● **YOUR GOAL**: From the line that contains "left eye: (639, 420)" down to the last line of the entries, repeat every line exactly. Do not carry over the pictures.

● **MATERIAL FOR THIS TASK**:
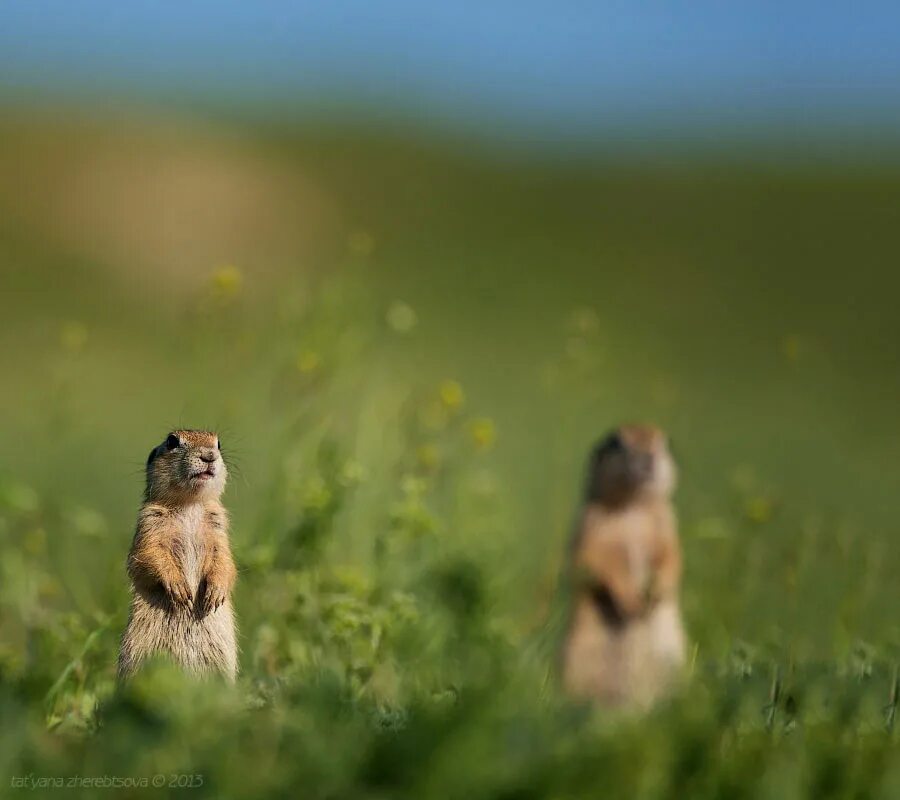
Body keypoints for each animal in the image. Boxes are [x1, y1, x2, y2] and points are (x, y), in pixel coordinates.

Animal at [118, 432, 239, 680]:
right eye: (172, 441)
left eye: (218, 443)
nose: (209, 455)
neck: (189, 505)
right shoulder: (149, 524)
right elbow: (148, 555)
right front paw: (180, 591)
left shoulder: (219, 529)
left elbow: (225, 560)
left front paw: (215, 592)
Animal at [564, 424, 688, 708]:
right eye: (616, 442)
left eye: (663, 442)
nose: (649, 456)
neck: (634, 507)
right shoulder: (592, 529)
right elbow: (601, 563)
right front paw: (631, 601)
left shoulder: (667, 525)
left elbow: (670, 557)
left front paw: (655, 593)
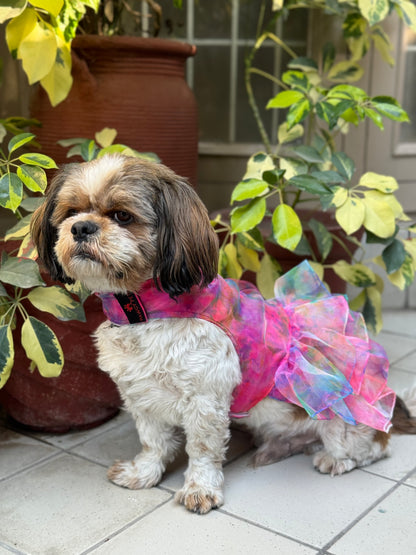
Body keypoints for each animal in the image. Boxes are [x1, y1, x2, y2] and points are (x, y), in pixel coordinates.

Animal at [31, 154, 416, 516]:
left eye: (122, 216)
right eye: (71, 212)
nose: (81, 227)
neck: (147, 311)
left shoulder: (206, 398)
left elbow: (202, 449)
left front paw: (200, 489)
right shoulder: (142, 395)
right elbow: (153, 442)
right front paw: (144, 473)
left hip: (344, 423)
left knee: (374, 449)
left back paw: (335, 458)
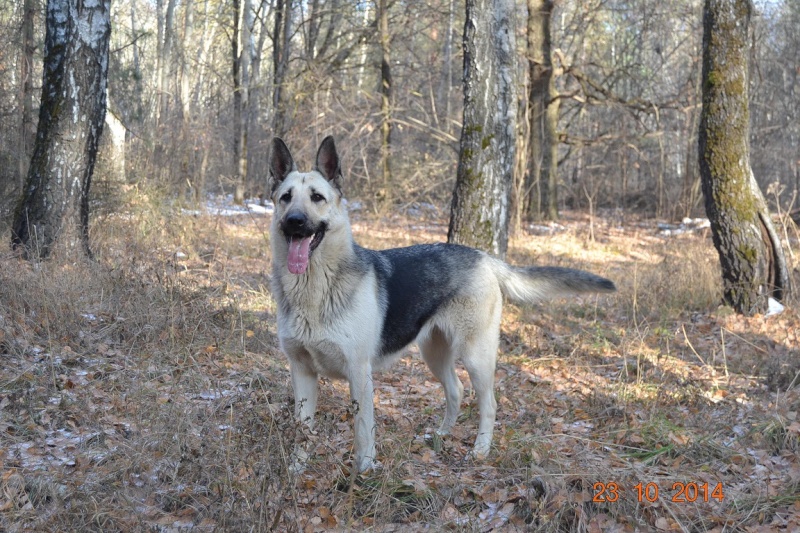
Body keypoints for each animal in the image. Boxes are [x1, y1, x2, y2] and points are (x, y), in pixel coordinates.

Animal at [270, 136, 620, 470]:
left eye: (317, 197)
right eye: (285, 197)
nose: (295, 221)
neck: (314, 288)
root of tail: (484, 257)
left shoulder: (359, 373)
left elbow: (363, 432)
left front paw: (364, 472)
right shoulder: (302, 372)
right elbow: (302, 430)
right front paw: (296, 471)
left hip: (476, 356)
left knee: (489, 403)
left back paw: (480, 450)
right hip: (434, 354)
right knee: (456, 390)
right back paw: (441, 434)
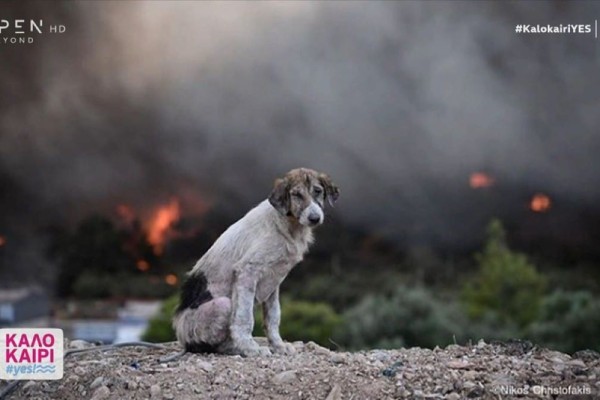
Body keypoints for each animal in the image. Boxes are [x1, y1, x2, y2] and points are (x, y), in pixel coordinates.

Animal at [172, 166, 338, 356]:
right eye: (296, 195)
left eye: (318, 191)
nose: (314, 218)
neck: (287, 225)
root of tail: (182, 337)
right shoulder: (247, 271)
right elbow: (244, 319)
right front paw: (251, 348)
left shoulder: (274, 280)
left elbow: (273, 317)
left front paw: (279, 346)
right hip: (222, 305)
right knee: (211, 344)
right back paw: (235, 348)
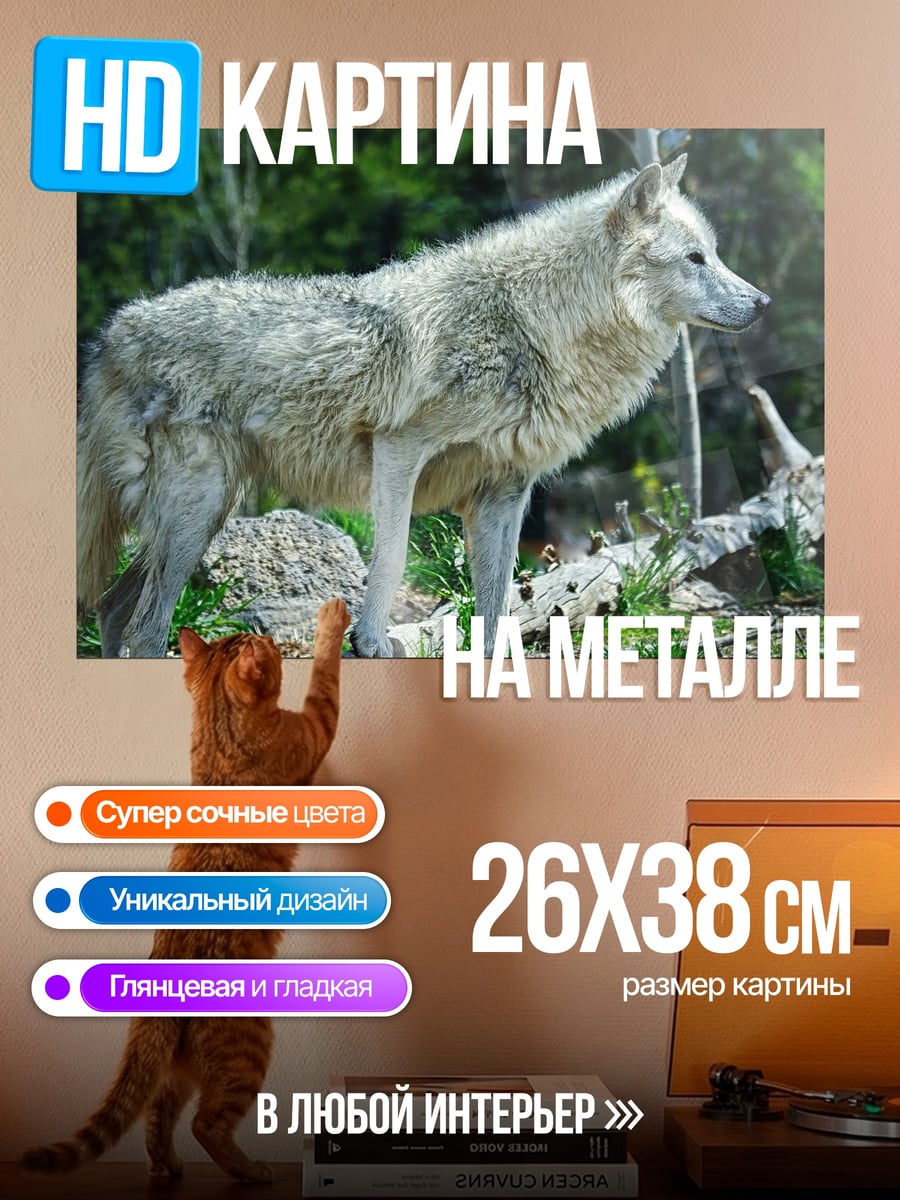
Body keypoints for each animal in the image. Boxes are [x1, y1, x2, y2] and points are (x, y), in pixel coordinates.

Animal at [78, 154, 770, 657]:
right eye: (695, 259)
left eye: (715, 253)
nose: (763, 302)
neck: (533, 322)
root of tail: (114, 330)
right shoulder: (398, 450)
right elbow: (390, 557)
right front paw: (371, 642)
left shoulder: (504, 492)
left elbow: (497, 604)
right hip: (197, 510)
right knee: (144, 628)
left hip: (205, 514)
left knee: (113, 612)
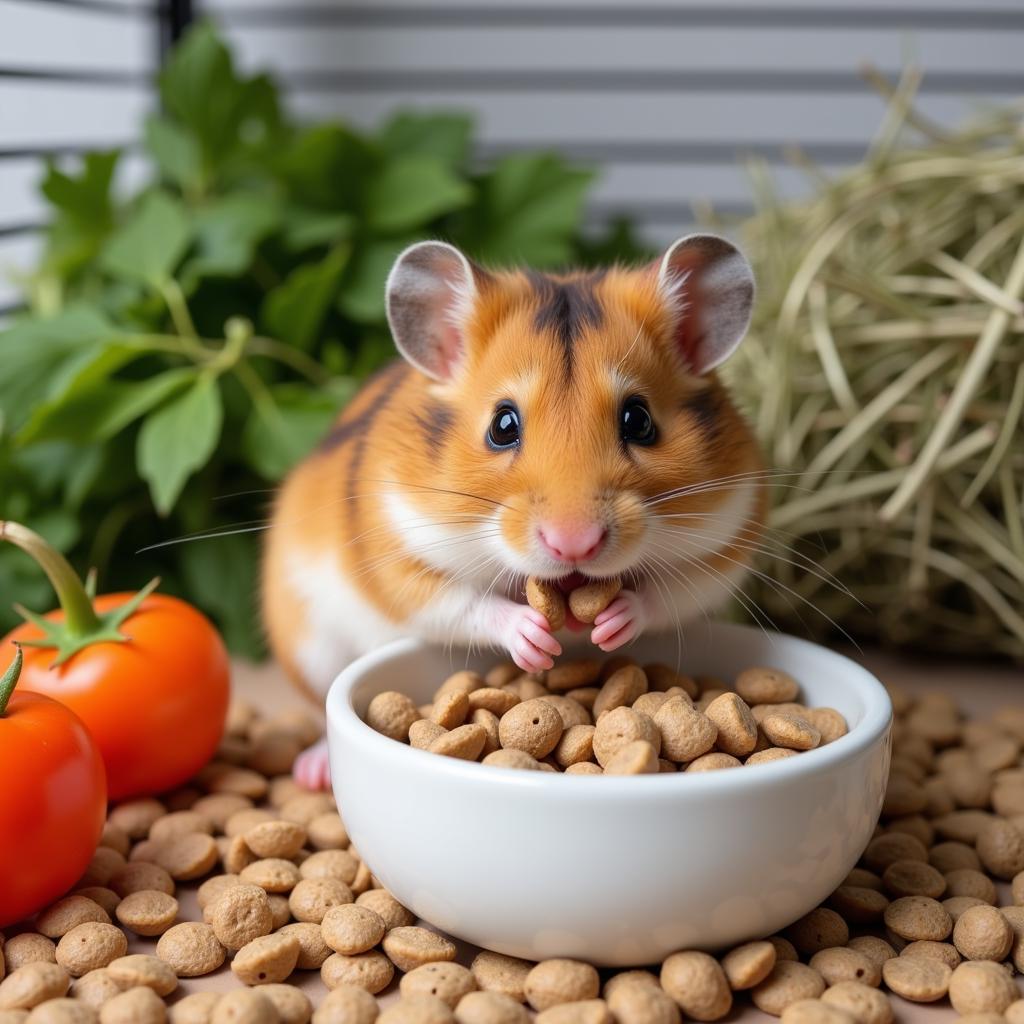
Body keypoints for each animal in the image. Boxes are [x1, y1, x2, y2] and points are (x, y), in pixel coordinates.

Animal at [260, 234, 765, 782]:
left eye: (639, 420)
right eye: (502, 425)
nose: (574, 545)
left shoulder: (727, 545)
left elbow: (669, 593)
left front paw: (611, 623)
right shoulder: (395, 555)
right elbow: (463, 603)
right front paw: (535, 637)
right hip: (311, 647)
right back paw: (312, 771)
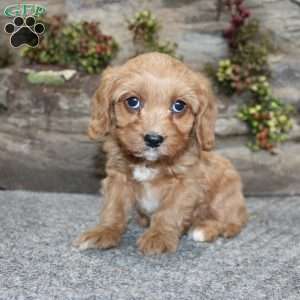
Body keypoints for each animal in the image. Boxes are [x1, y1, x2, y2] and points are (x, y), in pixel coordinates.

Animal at [74, 52, 247, 254]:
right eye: (132, 102)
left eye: (179, 106)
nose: (153, 139)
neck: (149, 163)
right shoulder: (118, 177)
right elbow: (113, 207)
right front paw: (104, 231)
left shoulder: (185, 183)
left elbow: (169, 211)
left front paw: (158, 236)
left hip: (226, 192)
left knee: (232, 223)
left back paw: (204, 229)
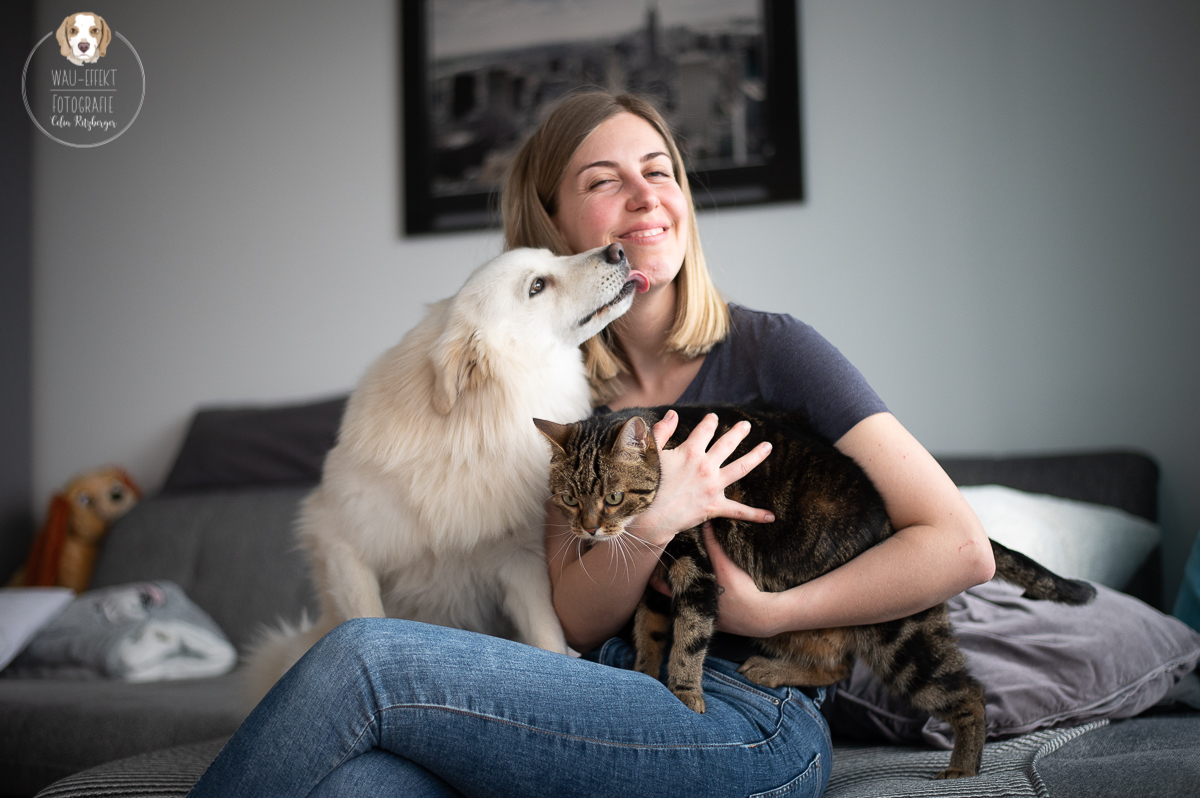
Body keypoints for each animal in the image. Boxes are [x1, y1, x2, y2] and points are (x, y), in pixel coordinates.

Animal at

● **COMPLETED TASK**:
left eye: (639, 420)
right eye: (502, 425)
nose: (574, 545)
left shoulder: (727, 545)
left elbow: (669, 593)
left front paw: (611, 623)
right shoulder: (395, 555)
right elbow: (463, 603)
right front paw: (535, 637)
right hip: (311, 647)
right back paw: (312, 771)
Body keypoints for each animal in the image. Boxes are [x1, y1, x2, y2] and points are (x, y), in pixel coordinates.

Animal at [74, 52, 247, 254]:
right eye: (132, 102)
left eye: (179, 106)
nose: (153, 139)
neck: (149, 163)
right shoulder: (118, 177)
right elbow: (113, 207)
right front paw: (104, 231)
left shoulder: (185, 183)
left elbow: (169, 211)
left front paw: (158, 236)
left hip: (226, 192)
left knee: (232, 223)
left back paw: (204, 229)
Body keypoints for each animal in the image. Boxes are [x1, y1, x2, y2] and points are (x, y), in pixel coordinates.

Animal at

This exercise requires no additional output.